By Laura A. Locke/San Jose

It was the kind of question you might expect from a kindergartner: "What color is the Web?" But for IBM scientist Dan Gruhl, there was nothing childish about it. A researcher with seven patents to his name, Gruhl, 32, is tasked with solving all sorts of lofty brainteasers. And when this question popped up, he wanted to solve it--quickly and definitively.

It was, in fact, the perfect kind of question for test driving a brand-new tool that Gruhl and his colleagues at the storied IBM Almaden Research Center in San Jose, Calif., have developed. The new tool, called WebFountain, is a next-generation search technology that lets users ask specific questions, in complete sentences--something today's search engines have trouble handling. Powered by one of the world's fastest supercomputers, WebFountain can whittle down billions of pages of unstructured data from the entire Web in real time, rapidly retrieving and analyzing only the most relevant pages. Geared for corporate applications, WebFountain spots online trends as they emerge, identifies patterns--assessing even word-of-mouth gossip, chatter and sentiment--and keeps track of them, noting how they change over time. "Google on steroids" is how one top IBM executive has described it.

"We're looking at relationships between entities, and between people and places and products," says Gruhl, WebFountain's chief architect. If a company wants to know, for example, what potential customers are saying online about its new gizmo, or even what people are saying in a specific language about the company's product, WebFountain can help give the answer. In one pilot program, WebFountain found that the buzz on college campuses preceded music sales of new CDs by two weeks (good to know if you're a record label). London-based Semagix licenses WebFountain to help its large banking customers track suspicious money flows. "Instead of looking at 5,000 documents, we're only looking at 20," explains Larry Levy, Semagix's president and CEO. Factiva, owned by Dow Jones and Reuters, has licensed WebFountain to help its customers track their corporate reputations. As IBM's Gruhl puts it, "It's a huge untapped area where people are getting blindsided by things that are developing on the Internet in chat rooms, in discussion forums or in blogs."

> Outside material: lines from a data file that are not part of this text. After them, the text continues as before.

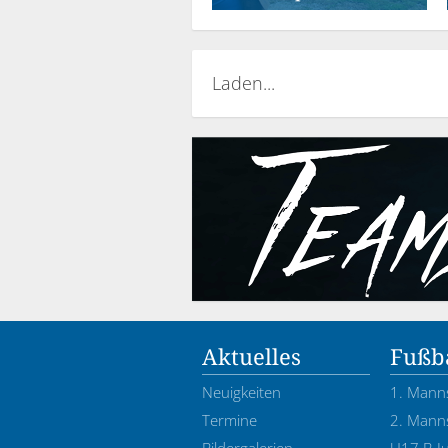
Laden...
Aktuelles
Fußba
Neuigkeiten
1. Mann
Termine
2. Mann
Bildergalerien
U17 B-J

Why does this matter? Consider, for example, Gruhl's question about the color of the Web. WebFountain helped illustrate how culture, language and context all come into play on the Internet: in the U.S. and Europe, most websites are blue; Southeast Asian sites are typically red or orange. For companies planning on selling products in, say, India or China, developing a lime-hued Web presence may not be the smartest investment.

IBM has reportedly pumped more than $100 million into WebFountain. To date, the market has been dominated by a handful of small companies like ClearForest, Inxight and Intelliseek. Over the next year, Big Blue aims to roll out a flurry of new Web-scale information-discovery services. While IBM is closemouthed about specifics, the intelligence community is among the hungriest customers of such advanced, large-scale text analytics. The CIA's venture-funding arm, for example, has invested one-third of its $30 million portfolio in data mining and text/visual analytic companies like Inxight. When it comes to tracking terrorist threats, says Jim Thompson, chief scientist for information technologies at the Department of Homeland Security's newly created National Visualization and Analytics Center, high-volume text analytics "has saved people's lives." That's hardly child's play.